Situated in the North Atlantic and Arctic Oceans, Greenland is the world’s largest island, with approximately 80 percent of its surface covered by ice. But situated at the Earth’s extremities, it is at the spear tip of climate change, with an estimated 11,000 square miles of its ice sheet having melted over the past 30 years.
At Arctic Sounds, one Greenlandic rapper on home turf stood out in particular. “One of the artists that really drew us to the project was Tarrak,” Ferguson continues. “There was a power and energy in his voice that resonated in a pure, punk, nonconformist way.”
Tarrak – who raps exclusively in his mother tongue, Kalaallisut, and calls out colonialism in his lyrics – grew up “all over the place” in Greenland and has seen firsthand how climate change is affecting life on the island. As last winter was due to set in, the community of Qaanaaq – one of the northernmost towns in the world – was forced to wait longer than usual for the ice to form, which meant a longer wait before hunting could begin. Longstanding rhythms have been disrupted, and people are having to search for new ways to survive in already harsh conditions.
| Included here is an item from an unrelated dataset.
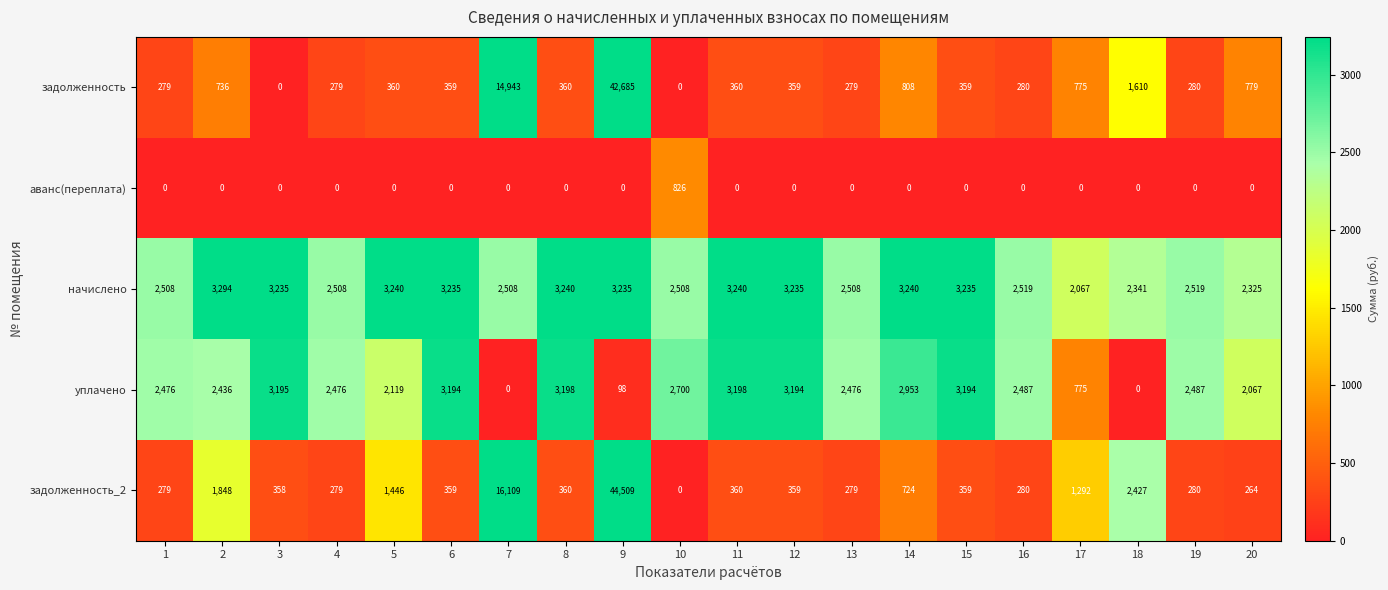

Between 3 and 14, which series saw the biggest shift?

задолженность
And with the ice sheet melting, global powers have turned their attention toward the island, for what might lie below. Beyond its strategic location – situated between North America and northern Europe – geologists believe Greenland holds rare earth minerals like lithium and titanium beneath its surface. In his first presidency, Donald Trump proposed purchasing Greenland from Denmark, and now in his second term, he has intensified his rhetoric, saying: “One way or the other we’re going to get it.”
In Greenland itself, his statements were viewed with first bemusement, then alarm. “I took it as a joke back then; I didn’t take it seriously,” Tarrak says. “But when he persisted, it felt so weird. I went back to the capital, Nuuk, and you could feel it in the air. There were camera crews and journalists – it was unsettling.”
But whatever happens, Tarrak is certain that Greenlanders will be able to work through it. Their long history is one of resilience and adaptability, as outsiders have sought to exert influence over them. “When the Danish came, when they colonised us, they wanted us to be whale hunters – so we were whale hunters,” Tarrak says. “But then whale blubber wasn’t profitable, so they changed it to fur, and after that died out, it became fishing. So now we’re a fishing country.
“We are really used to how people change us,” he continues. “Maybe in the future they’re going to try and change us to be mineral miners. But this time, we know their language – we know your language.”